Exercise description: Copy out exactly, and only, the lines from the one containing "- soap bottle [907,586,971,737]" through the end of the entries. No pictures.

Before and after object boxes:
________________________________________
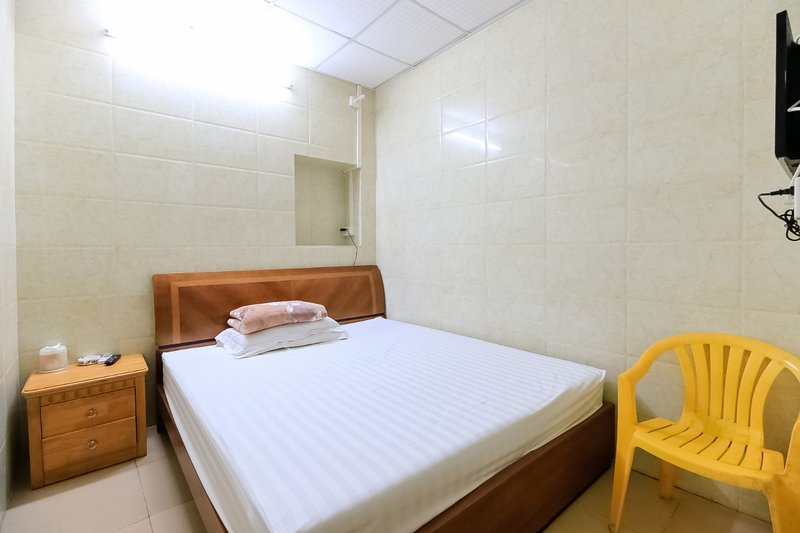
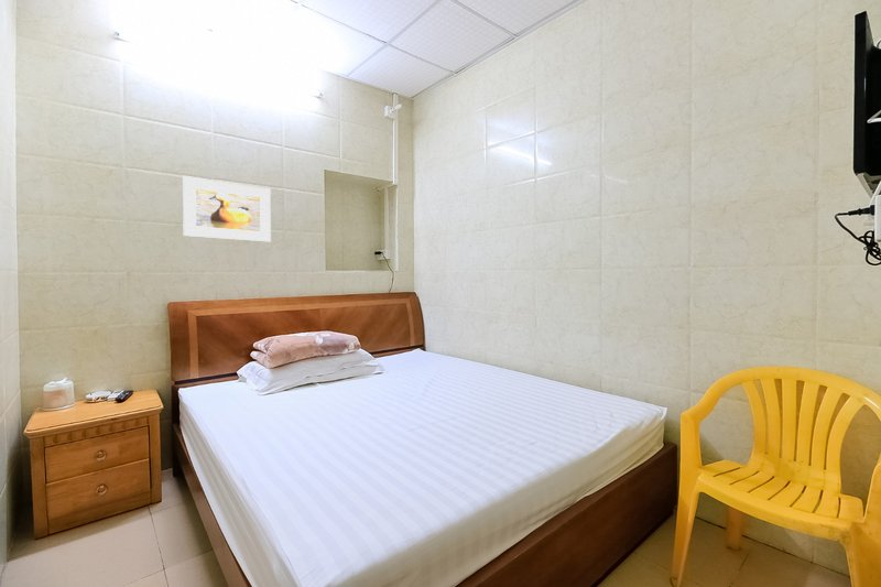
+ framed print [182,175,272,243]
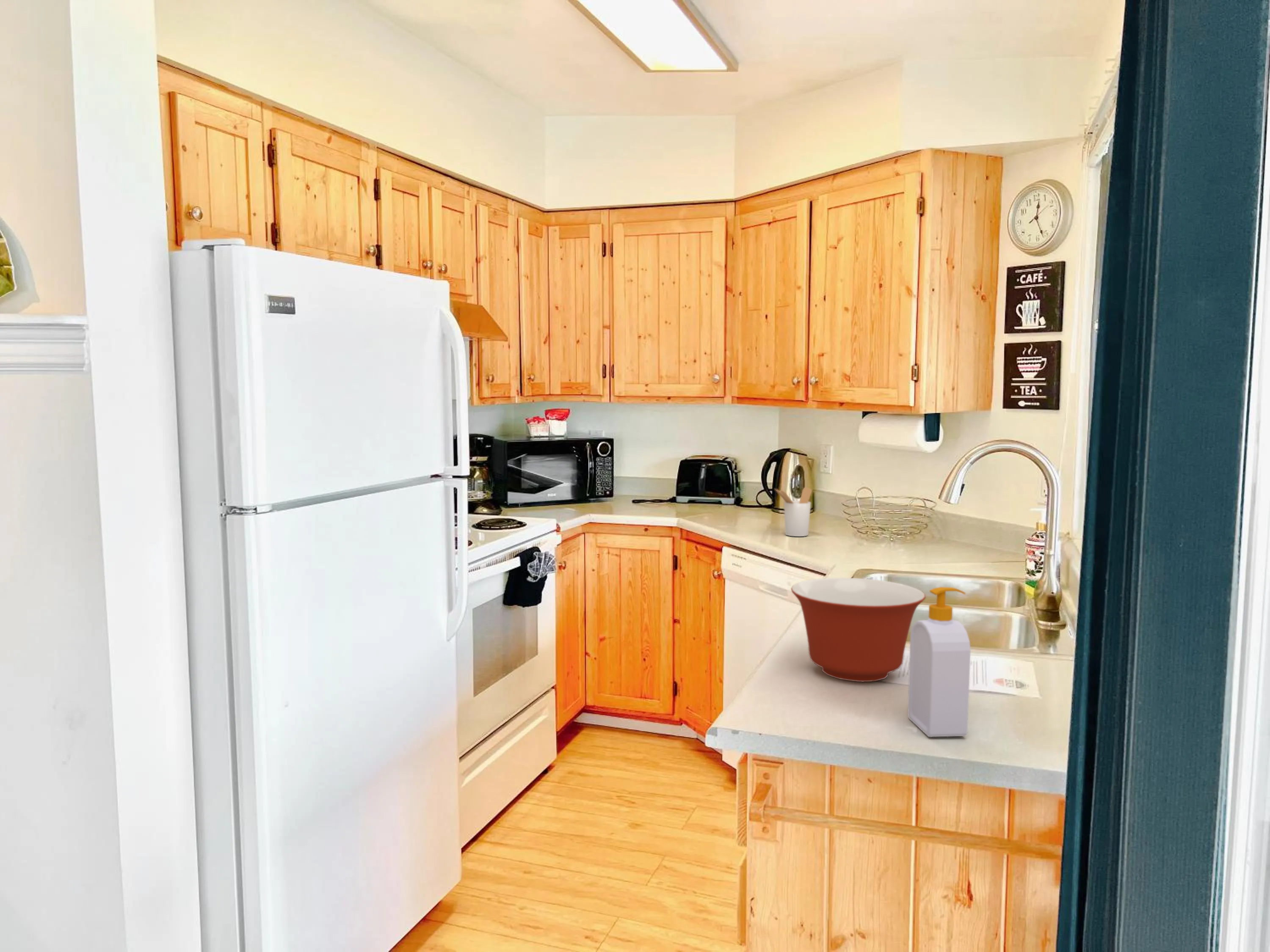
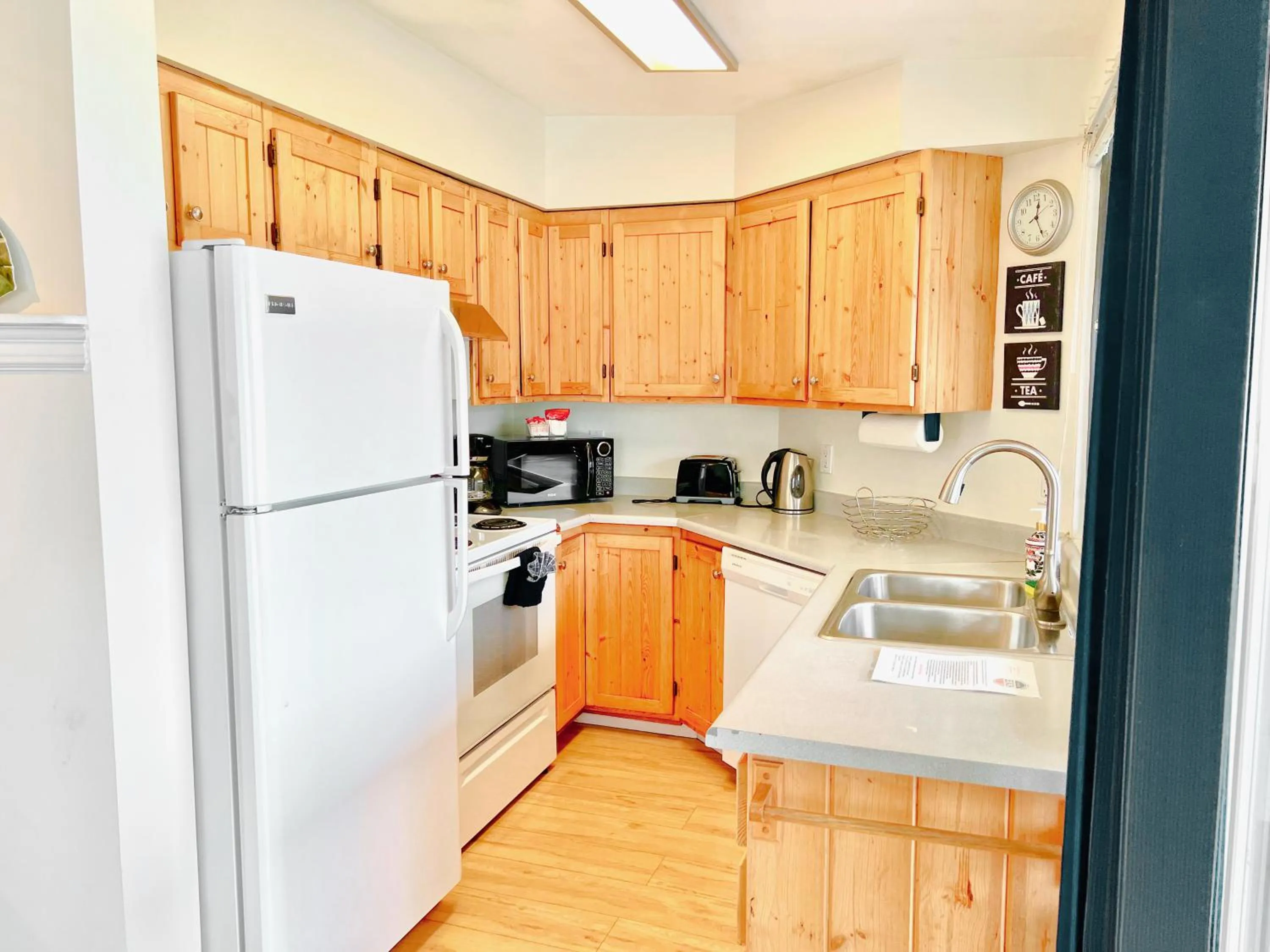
- utensil holder [774,487,812,537]
- mixing bowl [790,577,926,682]
- soap bottle [907,586,971,737]
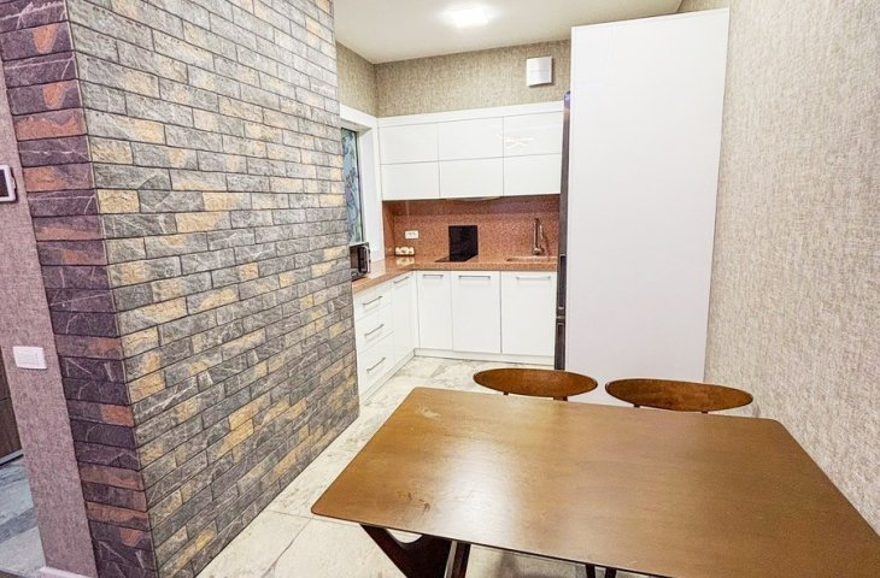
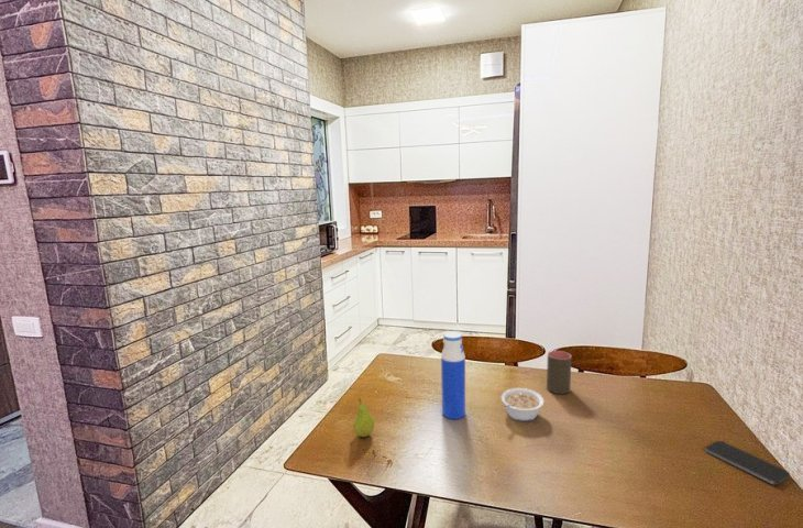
+ legume [501,387,544,422]
+ water bottle [440,331,466,420]
+ cup [546,350,572,395]
+ fruit [353,397,375,438]
+ smartphone [704,440,791,486]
________________________________________
Written answer:
- soap bottle [907,586,971,737]
+ legume [501,387,544,422]
+ water bottle [440,331,466,420]
+ cup [546,350,572,395]
+ fruit [353,397,375,438]
+ smartphone [704,440,791,486]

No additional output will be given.